Copy out word for word the rows below, from the very first line through the line containing "collection date as typed: 12-Jul-21", both included, and nothing after it.

# Entries shown:
• • •

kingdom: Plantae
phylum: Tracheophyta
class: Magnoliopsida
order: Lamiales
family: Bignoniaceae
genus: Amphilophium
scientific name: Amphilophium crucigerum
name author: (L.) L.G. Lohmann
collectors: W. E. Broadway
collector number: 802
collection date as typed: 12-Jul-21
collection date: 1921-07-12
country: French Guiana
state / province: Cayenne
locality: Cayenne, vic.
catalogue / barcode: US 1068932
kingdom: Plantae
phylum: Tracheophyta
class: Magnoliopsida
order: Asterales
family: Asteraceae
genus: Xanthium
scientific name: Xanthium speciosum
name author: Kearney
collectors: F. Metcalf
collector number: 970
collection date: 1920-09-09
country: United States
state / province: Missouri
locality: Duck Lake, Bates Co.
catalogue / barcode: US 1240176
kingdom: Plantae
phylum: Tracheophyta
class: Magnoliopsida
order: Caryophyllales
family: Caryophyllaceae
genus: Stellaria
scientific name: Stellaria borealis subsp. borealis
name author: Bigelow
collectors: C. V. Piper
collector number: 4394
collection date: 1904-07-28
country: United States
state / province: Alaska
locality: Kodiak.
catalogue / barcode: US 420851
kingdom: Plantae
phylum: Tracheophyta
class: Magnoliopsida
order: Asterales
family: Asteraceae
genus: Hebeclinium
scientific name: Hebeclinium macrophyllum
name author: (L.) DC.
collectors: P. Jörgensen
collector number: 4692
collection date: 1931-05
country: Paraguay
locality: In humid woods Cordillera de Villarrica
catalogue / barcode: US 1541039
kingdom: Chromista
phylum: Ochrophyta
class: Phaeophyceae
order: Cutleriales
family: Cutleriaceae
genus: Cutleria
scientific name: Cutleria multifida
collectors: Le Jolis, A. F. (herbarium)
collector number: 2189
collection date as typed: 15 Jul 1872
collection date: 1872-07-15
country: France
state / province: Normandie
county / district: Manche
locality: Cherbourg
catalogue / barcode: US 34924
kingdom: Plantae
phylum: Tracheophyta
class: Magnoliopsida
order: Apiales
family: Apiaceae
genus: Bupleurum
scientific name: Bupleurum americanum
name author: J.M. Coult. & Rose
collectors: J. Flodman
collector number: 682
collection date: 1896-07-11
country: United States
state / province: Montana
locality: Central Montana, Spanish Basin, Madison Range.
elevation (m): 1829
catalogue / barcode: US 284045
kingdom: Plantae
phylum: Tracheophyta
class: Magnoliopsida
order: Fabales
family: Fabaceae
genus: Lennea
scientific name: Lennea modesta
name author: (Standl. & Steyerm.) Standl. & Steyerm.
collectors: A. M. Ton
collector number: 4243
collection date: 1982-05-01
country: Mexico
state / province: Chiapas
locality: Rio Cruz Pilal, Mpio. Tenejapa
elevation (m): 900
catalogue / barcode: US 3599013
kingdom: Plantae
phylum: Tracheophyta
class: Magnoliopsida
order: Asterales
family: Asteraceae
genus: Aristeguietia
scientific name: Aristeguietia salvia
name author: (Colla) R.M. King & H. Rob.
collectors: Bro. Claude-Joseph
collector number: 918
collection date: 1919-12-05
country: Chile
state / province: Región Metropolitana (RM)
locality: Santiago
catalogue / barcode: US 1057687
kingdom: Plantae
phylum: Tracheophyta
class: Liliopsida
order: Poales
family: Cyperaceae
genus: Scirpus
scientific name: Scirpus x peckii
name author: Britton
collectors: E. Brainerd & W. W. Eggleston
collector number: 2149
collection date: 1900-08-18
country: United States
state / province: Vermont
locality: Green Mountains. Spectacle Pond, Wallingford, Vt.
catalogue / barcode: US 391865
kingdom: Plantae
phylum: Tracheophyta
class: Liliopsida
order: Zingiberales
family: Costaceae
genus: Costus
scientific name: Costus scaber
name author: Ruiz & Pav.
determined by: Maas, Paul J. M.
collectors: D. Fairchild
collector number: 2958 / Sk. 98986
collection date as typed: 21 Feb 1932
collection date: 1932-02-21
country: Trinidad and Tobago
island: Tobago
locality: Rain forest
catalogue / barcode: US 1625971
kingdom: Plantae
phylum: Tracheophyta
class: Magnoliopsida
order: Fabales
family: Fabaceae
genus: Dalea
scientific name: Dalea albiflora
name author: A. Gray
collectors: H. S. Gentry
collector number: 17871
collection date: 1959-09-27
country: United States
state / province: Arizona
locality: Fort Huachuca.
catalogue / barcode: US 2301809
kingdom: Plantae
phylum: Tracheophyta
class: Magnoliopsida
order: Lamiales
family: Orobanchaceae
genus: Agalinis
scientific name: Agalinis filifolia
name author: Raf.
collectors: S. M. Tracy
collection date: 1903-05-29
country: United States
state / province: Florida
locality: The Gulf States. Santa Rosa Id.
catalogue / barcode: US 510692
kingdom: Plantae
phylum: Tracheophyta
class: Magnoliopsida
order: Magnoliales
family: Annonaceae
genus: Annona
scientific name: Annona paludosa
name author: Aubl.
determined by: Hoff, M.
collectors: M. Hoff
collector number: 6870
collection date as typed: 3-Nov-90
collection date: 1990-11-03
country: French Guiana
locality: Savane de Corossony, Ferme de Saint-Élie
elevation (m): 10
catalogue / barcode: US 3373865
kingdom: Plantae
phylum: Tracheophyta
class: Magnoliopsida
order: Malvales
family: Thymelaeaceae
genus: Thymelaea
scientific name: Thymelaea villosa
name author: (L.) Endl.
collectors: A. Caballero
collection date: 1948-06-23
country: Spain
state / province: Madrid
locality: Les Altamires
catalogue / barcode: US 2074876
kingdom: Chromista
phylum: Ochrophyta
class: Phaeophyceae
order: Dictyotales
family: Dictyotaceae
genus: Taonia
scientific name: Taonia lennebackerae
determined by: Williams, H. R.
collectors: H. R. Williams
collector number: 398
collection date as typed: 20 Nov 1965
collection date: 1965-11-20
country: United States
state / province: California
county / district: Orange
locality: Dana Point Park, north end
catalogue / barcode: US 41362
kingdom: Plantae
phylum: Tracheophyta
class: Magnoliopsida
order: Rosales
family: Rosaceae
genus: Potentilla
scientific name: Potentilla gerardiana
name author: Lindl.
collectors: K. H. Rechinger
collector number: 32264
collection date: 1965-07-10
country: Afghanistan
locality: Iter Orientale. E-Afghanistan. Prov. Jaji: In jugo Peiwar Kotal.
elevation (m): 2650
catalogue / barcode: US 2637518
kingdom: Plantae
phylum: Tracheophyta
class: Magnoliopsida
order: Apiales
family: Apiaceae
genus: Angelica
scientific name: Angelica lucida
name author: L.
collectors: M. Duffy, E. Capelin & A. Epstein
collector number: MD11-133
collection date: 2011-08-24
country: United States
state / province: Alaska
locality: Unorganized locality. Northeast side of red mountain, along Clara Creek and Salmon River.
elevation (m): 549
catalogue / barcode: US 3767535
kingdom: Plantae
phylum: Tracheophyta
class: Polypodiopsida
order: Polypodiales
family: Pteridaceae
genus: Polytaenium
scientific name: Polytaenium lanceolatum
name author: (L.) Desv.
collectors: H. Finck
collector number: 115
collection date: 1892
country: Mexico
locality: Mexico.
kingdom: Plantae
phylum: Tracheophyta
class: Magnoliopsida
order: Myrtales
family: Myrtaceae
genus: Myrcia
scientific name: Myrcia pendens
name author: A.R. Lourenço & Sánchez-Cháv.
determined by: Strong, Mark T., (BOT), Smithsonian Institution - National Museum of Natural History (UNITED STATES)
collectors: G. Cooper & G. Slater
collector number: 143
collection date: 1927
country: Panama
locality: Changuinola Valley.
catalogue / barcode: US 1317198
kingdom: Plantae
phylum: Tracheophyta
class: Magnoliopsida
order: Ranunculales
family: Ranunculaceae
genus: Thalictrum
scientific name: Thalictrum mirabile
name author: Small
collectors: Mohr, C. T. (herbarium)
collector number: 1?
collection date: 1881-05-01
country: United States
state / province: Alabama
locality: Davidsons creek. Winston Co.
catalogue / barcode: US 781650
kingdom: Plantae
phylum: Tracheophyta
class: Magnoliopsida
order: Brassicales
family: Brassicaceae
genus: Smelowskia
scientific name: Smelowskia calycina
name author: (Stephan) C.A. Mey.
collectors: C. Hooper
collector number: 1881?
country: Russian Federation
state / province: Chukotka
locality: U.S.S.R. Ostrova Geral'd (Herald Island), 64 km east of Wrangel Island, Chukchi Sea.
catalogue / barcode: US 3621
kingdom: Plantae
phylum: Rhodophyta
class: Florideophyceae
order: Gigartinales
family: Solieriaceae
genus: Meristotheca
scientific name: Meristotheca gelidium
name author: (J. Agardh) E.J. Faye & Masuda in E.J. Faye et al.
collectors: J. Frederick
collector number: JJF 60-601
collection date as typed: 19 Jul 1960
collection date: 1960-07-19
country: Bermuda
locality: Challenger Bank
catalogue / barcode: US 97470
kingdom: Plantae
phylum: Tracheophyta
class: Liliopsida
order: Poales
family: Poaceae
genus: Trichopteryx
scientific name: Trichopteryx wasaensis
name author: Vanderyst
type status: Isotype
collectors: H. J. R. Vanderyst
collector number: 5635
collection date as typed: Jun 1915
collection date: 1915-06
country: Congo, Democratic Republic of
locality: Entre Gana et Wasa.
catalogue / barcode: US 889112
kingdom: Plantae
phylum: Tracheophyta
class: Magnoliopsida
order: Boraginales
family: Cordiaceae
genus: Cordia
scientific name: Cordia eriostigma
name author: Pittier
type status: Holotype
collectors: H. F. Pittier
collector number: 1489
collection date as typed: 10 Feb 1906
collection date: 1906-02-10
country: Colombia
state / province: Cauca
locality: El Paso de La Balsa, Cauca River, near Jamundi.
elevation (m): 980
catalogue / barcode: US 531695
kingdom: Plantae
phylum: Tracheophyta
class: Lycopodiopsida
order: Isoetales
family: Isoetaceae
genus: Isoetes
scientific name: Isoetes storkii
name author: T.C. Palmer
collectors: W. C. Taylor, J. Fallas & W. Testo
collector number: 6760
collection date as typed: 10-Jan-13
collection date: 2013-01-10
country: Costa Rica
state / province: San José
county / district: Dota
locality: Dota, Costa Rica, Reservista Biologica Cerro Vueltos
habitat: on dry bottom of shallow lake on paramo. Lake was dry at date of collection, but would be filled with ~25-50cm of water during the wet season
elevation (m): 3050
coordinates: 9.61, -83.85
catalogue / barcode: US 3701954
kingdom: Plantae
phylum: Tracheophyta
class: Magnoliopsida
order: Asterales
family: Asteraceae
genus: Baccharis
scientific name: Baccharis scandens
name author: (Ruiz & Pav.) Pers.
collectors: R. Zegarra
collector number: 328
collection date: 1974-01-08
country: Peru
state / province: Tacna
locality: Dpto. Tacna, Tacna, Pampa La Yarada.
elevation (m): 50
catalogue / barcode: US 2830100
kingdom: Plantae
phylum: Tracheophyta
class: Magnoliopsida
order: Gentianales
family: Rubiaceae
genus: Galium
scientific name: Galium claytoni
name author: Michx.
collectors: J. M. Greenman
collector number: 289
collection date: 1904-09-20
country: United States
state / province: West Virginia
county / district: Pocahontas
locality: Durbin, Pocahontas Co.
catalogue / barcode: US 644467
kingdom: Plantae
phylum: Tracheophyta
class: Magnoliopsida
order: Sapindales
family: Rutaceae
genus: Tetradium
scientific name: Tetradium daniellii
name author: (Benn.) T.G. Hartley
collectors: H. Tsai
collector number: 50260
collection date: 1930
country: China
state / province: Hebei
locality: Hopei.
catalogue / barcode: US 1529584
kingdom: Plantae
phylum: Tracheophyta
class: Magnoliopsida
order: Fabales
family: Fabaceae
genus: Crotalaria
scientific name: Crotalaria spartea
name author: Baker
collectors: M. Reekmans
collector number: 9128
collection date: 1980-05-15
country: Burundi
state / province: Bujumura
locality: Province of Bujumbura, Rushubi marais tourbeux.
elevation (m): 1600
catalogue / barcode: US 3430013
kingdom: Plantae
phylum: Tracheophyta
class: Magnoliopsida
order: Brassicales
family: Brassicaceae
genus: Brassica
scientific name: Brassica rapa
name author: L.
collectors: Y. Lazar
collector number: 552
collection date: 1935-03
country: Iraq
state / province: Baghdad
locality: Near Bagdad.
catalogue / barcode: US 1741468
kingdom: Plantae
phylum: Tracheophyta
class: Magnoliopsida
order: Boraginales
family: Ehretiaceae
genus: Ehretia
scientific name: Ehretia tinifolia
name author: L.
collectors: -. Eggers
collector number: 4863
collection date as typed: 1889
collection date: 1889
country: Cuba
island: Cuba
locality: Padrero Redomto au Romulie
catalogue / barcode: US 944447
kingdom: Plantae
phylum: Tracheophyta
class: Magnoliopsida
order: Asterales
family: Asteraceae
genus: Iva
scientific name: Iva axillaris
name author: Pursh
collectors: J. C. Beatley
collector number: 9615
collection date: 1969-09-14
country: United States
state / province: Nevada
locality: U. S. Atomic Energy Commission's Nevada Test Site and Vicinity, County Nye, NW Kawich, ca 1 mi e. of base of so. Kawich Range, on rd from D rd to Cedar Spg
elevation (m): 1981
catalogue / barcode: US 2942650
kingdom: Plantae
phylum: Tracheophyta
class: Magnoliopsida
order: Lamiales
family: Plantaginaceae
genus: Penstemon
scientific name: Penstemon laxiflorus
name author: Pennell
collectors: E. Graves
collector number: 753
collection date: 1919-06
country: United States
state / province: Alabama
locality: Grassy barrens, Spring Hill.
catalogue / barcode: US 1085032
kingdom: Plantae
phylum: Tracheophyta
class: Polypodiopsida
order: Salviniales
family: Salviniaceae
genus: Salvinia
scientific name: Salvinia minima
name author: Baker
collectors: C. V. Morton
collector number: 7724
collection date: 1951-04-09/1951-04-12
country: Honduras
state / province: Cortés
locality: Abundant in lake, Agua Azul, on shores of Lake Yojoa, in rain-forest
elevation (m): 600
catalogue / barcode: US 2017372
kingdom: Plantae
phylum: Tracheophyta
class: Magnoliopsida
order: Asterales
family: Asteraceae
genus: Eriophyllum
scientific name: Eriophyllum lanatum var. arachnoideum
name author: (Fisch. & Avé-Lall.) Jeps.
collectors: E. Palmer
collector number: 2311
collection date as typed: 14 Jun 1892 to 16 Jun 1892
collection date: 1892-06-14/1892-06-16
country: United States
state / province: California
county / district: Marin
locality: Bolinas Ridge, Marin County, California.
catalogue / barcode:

• • •

# Complete output:
kingdom: Plantae
phylum: Tracheophyta
class: Magnoliopsida
order: Lamiales
family: Bignoniaceae
genus: Amphilophium
scientific name: Amphilophium crucigerum
name author: (L.) L.G. Lohmann
collectors: W. E. Broadway
collector number: 802
collection date as typed: 12-Jul-21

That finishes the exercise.